Saúl Fernández

Duelo y luto de sangre

William Shakespeare pasó por el mundo para el explicar el mundo. El poeta británico W. H. Auden lo dice a su manera: "Se ha señalado que los críticos que escriben sobre Shakespeare revelan más sobre sí mismos que sobre Shakespeare, pero tal vez sea el gran valor del teatro shakespeariano: que a pesar de lo que un espectador pueda ver desarrollándose en el escenario, el efecto último que ejercerá sobre él será siempre una autorrevelación". Promover la autorrevelación es virtud insospechada y sólo al alcance de unos pocos. Shakespeare es uno de ellos. Lleva cuatro siglos viviendo con las Musas y no pasa el tiempo por su talento. Los espectadores que casi llenaron el Centro Niemeyer antes de anoche lo vivieron con certeza inusitada.

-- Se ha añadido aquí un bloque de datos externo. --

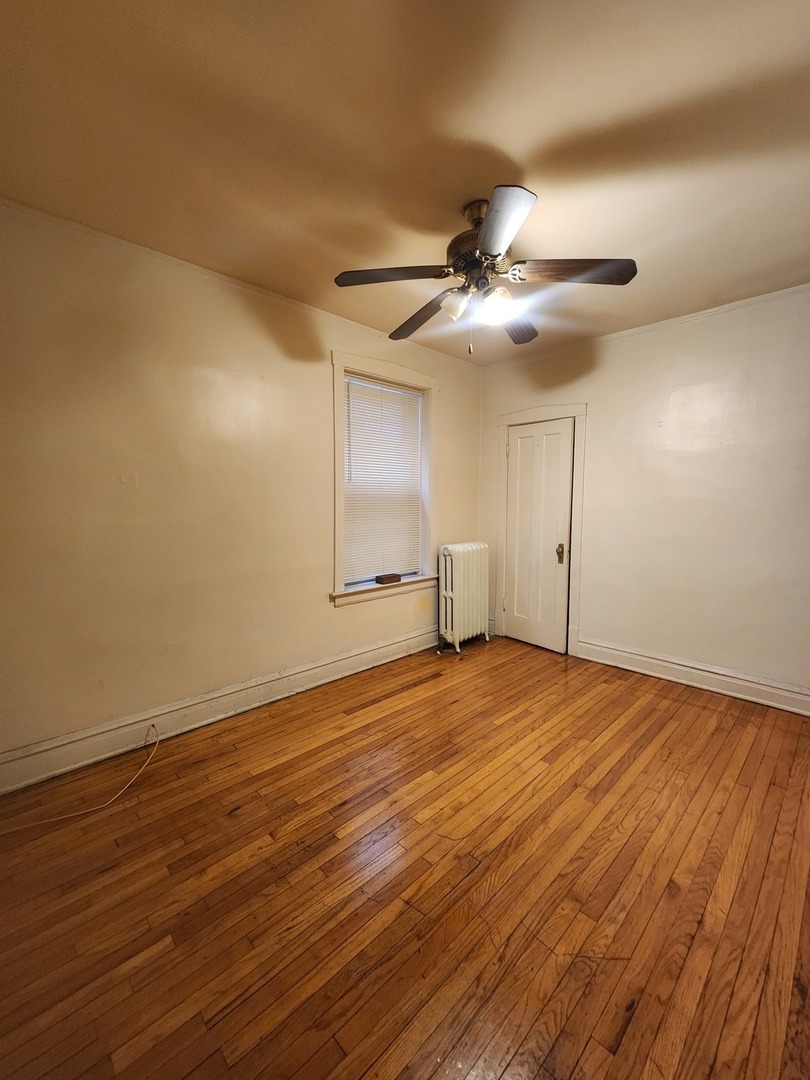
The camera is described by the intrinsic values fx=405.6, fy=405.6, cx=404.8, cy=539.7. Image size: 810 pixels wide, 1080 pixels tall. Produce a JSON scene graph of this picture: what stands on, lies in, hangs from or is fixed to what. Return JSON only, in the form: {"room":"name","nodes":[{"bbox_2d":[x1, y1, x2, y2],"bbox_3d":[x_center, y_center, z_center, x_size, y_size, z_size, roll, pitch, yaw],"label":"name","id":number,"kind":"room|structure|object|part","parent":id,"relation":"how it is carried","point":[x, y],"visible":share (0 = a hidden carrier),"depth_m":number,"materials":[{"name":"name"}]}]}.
{"room":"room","nodes":[
{"label":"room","id":0,"kind":"room"},
{"bbox_2d":[0,197,481,778],"bbox_3d":[-0.772,-0.249,2.853,4.251,2.655,0.161,-5,7,-44],"label":"left wall","id":1,"kind":"structure","parent":0,"point":[450,423],"depth_m":2.21,"materials":[{"name":"beige paint"}]},
{"bbox_2d":[0,628,437,794],"bbox_3d":[-0.754,0.989,2.853,3.743,0.160,0.022,-5,7,-44],"label":"baseboard","id":2,"kind":"structure","parent":1,"relation":"attached to","point":[381,650],"depth_m":2.34,"materials":[{"name":"white paint"}]},
{"bbox_2d":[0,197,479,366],"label":"crown molding","id":3,"kind":"structure","parent":1,"relation":"attached to","point":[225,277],"depth_m":2.22,"materials":[{"name":"white paint"}]},
{"bbox_2d":[329,352,438,607],"bbox_3d":[-0.172,-0.472,3.353,1.146,1.846,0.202,-5,7,-44],"label":"window","id":4,"kind":"structure","parent":1,"relation":"in","point":[406,373],"depth_m":3.20,"materials":[{"name":"white paint"}]},
{"bbox_2d":[342,374,423,585],"bbox_3d":[-0.173,-0.467,3.328,0.833,1.559,0.044,-5,7,-44],"label":"window blind","id":5,"kind":"object","parent":4,"relation":"attached to","point":[408,395],"visible":0.94,"depth_m":3.30,"materials":[{"name":"white plastic"}]},
{"bbox_2d":[375,573,401,584],"bbox_3d":[-0.139,0.319,3.376,0.216,0.052,0.094,-5,7,-44],"label":"wooden block","id":6,"kind":"object","parent":4,"relation":"on","point":[390,577],"visible":1,"depth_m":3.34,"materials":[{"name":"brown wood"}]},
{"bbox_2d":[0,0,809,364],"bbox_3d":[0.425,-1.486,1.514,4.317,0.112,3.675,-5,7,-44],"label":"ceiling","id":7,"kind":"structure","parent":0,"point":[524,162],"depth_m":1.45,"materials":[{"name":"beige paint"}]},
{"bbox_2d":[332,186,635,354],"bbox_3d":[0.329,-1.161,1.855,1.221,0.636,1.222,-5,7,-44],"label":"ceiling fan","id":8,"kind":"object","parent":7,"relation":"hanging from","point":[497,212],"visible":0.99,"depth_m":1.76,"materials":[{"name":"metal"}]},
{"bbox_3d":[-0.060,-1.107,1.725,0.380,0.038,0.363,-5,7,-44],"label":"blade","id":9,"kind":"part","parent":8,"relation":"part of","materials":[{"name":"brown wood"}]},
{"bbox_3d":[0.086,-1.112,2.051,0.254,0.059,0.536,-5,7,-44],"label":"blade","id":10,"kind":"part","parent":8,"relation":"part of","materials":[{"name":"brown wood"}]},
{"bbox_3d":[0.220,-1.032,1.799,0.117,0.113,0.115,-5,7,-44],"label":"shade","id":11,"kind":"part","parent":8,"relation":"part of","materials":[{"name":"white glass"}]},
{"bbox_3d":[0.341,-1.290,1.823,0.280,0.366,0.285,-5,7,-44],"label":"motor housing","id":12,"kind":"part","parent":8,"relation":"part of","materials":[{"name":"brown metal"}]},
{"bbox_3d":[0.385,-1.005,1.755,0.131,0.122,0.131,-5,7,-44],"label":"globe","id":13,"kind":"part","parent":8,"relation":"part of","materials":[{"name":"glass"}]},
{"bbox_3d":[0.313,-1.049,1.408,0.347,0.042,0.384,-5,7,-44],"label":"blade","id":14,"kind":"part","parent":8,"relation":"part of","materials":[{"name":"wood"}]},
{"bbox_3d":[0.545,-1.103,2.096,0.453,0.049,0.315,-5,7,-44],"label":"blade","id":15,"kind":"part","parent":8,"relation":"part of","materials":[{"name":"brown wood"}]},
{"bbox_3d":[0.689,-1.098,1.685,0.339,0.042,0.382,-5,7,-44],"label":"blade","id":16,"kind":"part","parent":8,"relation":"part of","materials":[{"name":"brown wood"}]},
{"bbox_2d":[0,634,809,1079],"bbox_3d":[0.432,1.243,1.688,4.383,0.104,3.721,-5,7,-44],"label":"floor","id":17,"kind":"structure","parent":0,"point":[245,817],"depth_m":1.41,"materials":[{"name":"brown wood"}]},
{"bbox_2d":[0,725,161,830],"bbox_3d":[-1.569,1.109,1.777,0.886,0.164,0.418,-5,7,-44],"label":"cable","id":18,"kind":"object","parent":17,"relation":"on","point":[50,820],"visible":0.99,"depth_m":1.79,"materials":[{"name":"white plastic"}]},
{"bbox_2d":[437,541,489,653],"bbox_3d":[0.539,0.505,3.763,0.617,0.976,0.229,-5,7,-44],"label":"radiator","id":19,"kind":"object","parent":17,"relation":"on","point":[461,563],"visible":0.99,"depth_m":3.64,"materials":[{"name":"white metal"}]},
{"bbox_2d":[478,283,809,708],"bbox_3d":[2.013,-0.262,3.036,0.164,2.657,3.564,-5,7,-44],"label":"right wall","id":20,"kind":"structure","parent":0,"point":[606,416],"depth_m":2.87,"materials":[{"name":"beige paint"}]},
{"bbox_2d":[504,417,574,654],"bbox_3d":[1.184,-0.017,3.702,0.105,2.024,0.627,-5,7,-44],"label":"door","id":21,"kind":"structure","parent":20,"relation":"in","point":[526,638],"depth_m":3.69,"materials":[{"name":"white paint"}]},
{"bbox_3d":[1.362,0.123,3.574,0.063,0.160,0.065,-5,7,-44],"label":"doorknob","id":22,"kind":"part","parent":21,"relation":"part of","materials":[{"name":"gold metal"}]},
{"bbox_2d":[495,402,587,658],"bbox_3d":[1.237,-0.105,3.748,0.163,2.181,0.878,-5,7,-44],"label":"door frame","id":23,"kind":"structure","parent":20,"relation":"attached to","point":[575,414],"depth_m":3.53,"materials":[{"name":"white paint"}]},
{"bbox_2d":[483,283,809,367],"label":"crown molding","id":24,"kind":"structure","parent":20,"relation":"attached to","point":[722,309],"depth_m":2.94,"materials":[{"name":"white paint"}]},
{"bbox_2d":[575,637,809,716],"bbox_3d":[2.261,0.997,2.785,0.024,0.160,2.146,-5,7,-44],"label":"baseboard","id":25,"kind":"structure","parent":20,"relation":"attached to","point":[777,704],"depth_m":2.91,"materials":[{"name":"white paint"}]}
]}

El viernes pasado el "Hamlet" de Miguel del Arco fue una celebración de aplausos, congojas y penas. Israel Elejalde (Hamlet) se transformó en un príncipe lleno de penas, en un hijo sin padre ahogado por neurosis que llegan con las ausencias repentinas. La tragredia es un grito profundo, un duelo sorpresivo y un fracaso en el regreso al mundo. Lo otro (las espadas, las luchas palaciegas) fueron bandejas en que servir la tragedia de los desiertos del alma. "Así empieza lo malo y lo peor queda detrás", grita el príncipe como una prefiguración de sí mismo.

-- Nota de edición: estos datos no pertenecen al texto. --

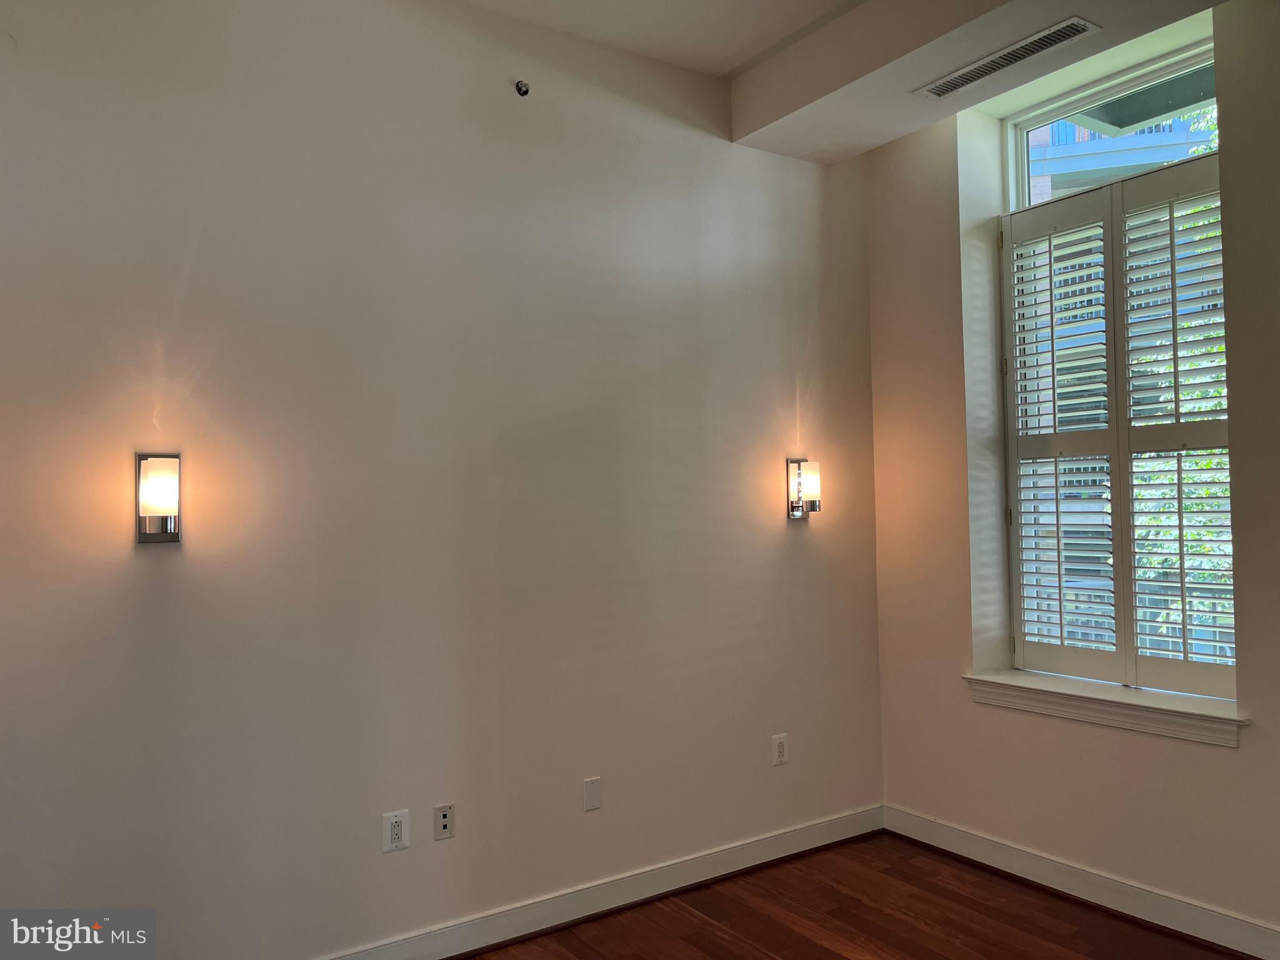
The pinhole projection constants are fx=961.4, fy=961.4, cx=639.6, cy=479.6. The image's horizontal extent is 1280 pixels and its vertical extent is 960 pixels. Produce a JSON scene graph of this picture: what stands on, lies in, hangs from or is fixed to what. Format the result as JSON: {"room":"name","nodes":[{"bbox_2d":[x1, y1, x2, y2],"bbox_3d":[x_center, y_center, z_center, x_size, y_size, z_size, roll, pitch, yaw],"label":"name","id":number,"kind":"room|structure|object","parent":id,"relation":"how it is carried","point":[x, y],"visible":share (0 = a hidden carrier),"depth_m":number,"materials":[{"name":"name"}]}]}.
{"room":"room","nodes":[
{"label":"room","id":0,"kind":"room"},
{"bbox_2d":[0,0,888,956],"bbox_3d":[-0.706,-0.055,3.059,4.341,3.107,0.170,0,-2,-34],"label":"left wall","id":1,"kind":"structure","parent":0,"point":[162,571],"depth_m":2.93,"materials":[{"name":"paint"}]},
{"bbox_2d":[136,451,181,543],"bbox_3d":[-1.270,0.048,2.545,0.114,0.244,0.114,0,-2,-34],"label":"wall sconce","id":2,"kind":"object","parent":1,"relation":"attached to","point":[170,528],"visible":0.99,"depth_m":2.52,"materials":[{"name":"metal"}]},
{"bbox_2d":[381,808,409,852],"bbox_3d":[-0.729,1.050,2.874,0.073,0.116,0.009,0,-2,-34],"label":"wall socket","id":3,"kind":"object","parent":1,"relation":"attached to","point":[399,832],"visible":0.99,"depth_m":2.87,"materials":[{"name":"white plastic"}]},
{"bbox_2d":[433,803,454,840],"bbox_3d":[-0.606,1.058,2.972,0.063,0.105,0.012,0,-2,-34],"label":"wall socket","id":4,"kind":"object","parent":1,"relation":"attached to","point":[446,827],"visible":0.98,"depth_m":2.97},
{"bbox_2d":[514,79,530,96],"bbox_3d":[-0.386,-1.295,3.173,0.044,0.047,0.050,0,-2,-34],"label":"sprinkler head","id":5,"kind":"object","parent":1,"relation":"attached to","point":[525,92],"visible":0.98,"depth_m":3.18},
{"bbox_2d":[582,775,602,811],"bbox_3d":[-0.162,1.073,3.283,0.068,0.110,0.008,0,-2,-34],"label":"blank wall plate","id":6,"kind":"object","parent":1,"relation":"attached to","point":[592,784],"visible":0.98,"depth_m":3.28,"materials":[{"name":"white plastic"}]},
{"bbox_2d":[320,803,884,959],"bbox_3d":[-0.626,1.427,2.924,4.049,0.112,0.018,0,-2,-34],"label":"baseboard","id":7,"kind":"structure","parent":1,"relation":"attached to","point":[777,837],"depth_m":3.29,"materials":[{"name":"white paint"}]},
{"bbox_2d":[770,733,789,766],"bbox_3d":[0.549,1.055,3.755,0.071,0.116,0.009,0,-2,-34],"label":"wall socket","id":8,"kind":"object","parent":1,"relation":"attached to","point":[780,749],"visible":0.99,"depth_m":3.75,"materials":[{"name":"white plastic"}]},
{"bbox_2d":[785,456,820,520],"bbox_3d":[0.657,0.032,3.790,0.118,0.249,0.118,0,-2,-34],"label":"wall sconce","id":9,"kind":"object","parent":1,"relation":"attached to","point":[796,509],"visible":0.99,"depth_m":3.77,"materials":[{"name":"metal"}]},
{"bbox_2d":[460,0,1229,163],"bbox_3d":[0.398,-1.554,1.597,4.092,0.280,3.796,0,-2,-34],"label":"ceiling","id":10,"kind":"structure","parent":0,"point":[812,127],"depth_m":3.22,"materials":[{"name":"white paint"}]},
{"bbox_2d":[913,16,1099,99],"bbox_3d":[1.159,-1.340,3.076,0.146,0.012,0.589,0,-2,-34],"label":"air vent","id":11,"kind":"object","parent":10,"relation":"in","point":[974,76],"visible":0.99,"depth_m":3.04,"materials":[{"name":"metal"}]},
{"bbox_2d":[466,833,1243,959],"bbox_3d":[0.286,1.474,1.182,5.003,0.108,4.418,0,-2,-34],"label":"floor","id":12,"kind":"structure","parent":0,"point":[820,947],"depth_m":3.19,"materials":[{"name":"brown wood"}]},
{"bbox_2d":[864,1,1279,950],"bbox_3d":[2.190,-0.117,2.627,0.254,3.110,3.906,0,-2,-34],"label":"right wall","id":13,"kind":"structure","parent":0,"point":[1236,759],"depth_m":3.53,"materials":[{"name":"beige paint"}]},
{"bbox_2d":[880,804,1279,959],"bbox_3d":[2.043,1.374,2.561,0.018,0.112,3.671,0,-2,-34],"label":"baseboard","id":14,"kind":"structure","parent":13,"relation":"attached to","point":[1225,918],"depth_m":3.27,"materials":[{"name":"white paint"}]},
{"bbox_2d":[961,670,1246,746],"bbox_3d":[1.613,0.782,3.369,0.207,0.104,1.023,0,-2,-34],"label":"window sill","id":15,"kind":"structure","parent":13,"relation":"attached to","point":[1154,711],"depth_m":3.27,"materials":[{"name":"white paint"}]},
{"bbox_2d":[997,28,1234,696],"bbox_3d":[1.767,-0.337,3.485,0.098,2.180,0.974,0,-2,-34],"label":"window","id":16,"kind":"structure","parent":13,"relation":"in","point":[1021,200],"depth_m":3.57,"materials":[{"name":"white"}]},
{"bbox_2d":[998,155,1234,700],"bbox_3d":[1.683,-0.157,3.399,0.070,1.749,0.878,0,-2,-34],"label":"plantation shutter","id":17,"kind":"object","parent":16,"relation":"attached to","point":[1175,372],"visible":0.93,"depth_m":3.39,"materials":[{"name":"wood"}]},
{"label":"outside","id":18,"kind":"structure","parent":0,"visible":0},
{"bbox_2d":[1024,92,1214,200],"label":"building","id":19,"kind":"structure","parent":18,"point":[1138,162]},
{"label":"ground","id":20,"kind":"structure","parent":18,"visible":0},
{"bbox_2d":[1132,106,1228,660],"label":"tree","id":21,"kind":"object","parent":20,"relation":"on","point":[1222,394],"visible":0.15,"depth_m":5.70,"materials":[{"name":"green plant"}]}
]}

La tragedia de antes de anoche se presentó al mundo -paradójicamente- en un madrileño teatro de la Comedia recién remozado. El trabajo de Elejalde se llevó aplausos y admiraciones y aquellos y estas se revitalizaron sobre la escena del Niemeyer. Eduardo Moreno propone una escenografía de cortinas en rieles y también alguna proyección. Y así, sólo con eso, el escenario es el barco en que Hamlet viaja a Inglaterra o es también la habitación donde el amor se escapa y se alucina. El "Hamlet" de Del Arco es un "Hamlet" entre tinieblas. Las sombras desconciertan. Sobre todo, las generadas por Juanjo Llorens.

Del Arco, tan apegado a Avilés (estrenó en el Palacio Valdés su obra maestra: "Misántropo"), deconstruye el primer canto de la obra del bardo inglés, lo recoloca. Los fantasmas son sueños. Del Arco es un director apegado a la realidad y los espectros están fuera de cuadro. También lo está la declamación de versos con acento porteño, que uno no encuentra explicación para ello. Pero son cosas menores. Lo bueno empieza cuando los versos de "Hamlet" se graban en la memoria de los espectadores. Y eso pasó. Lo prometo.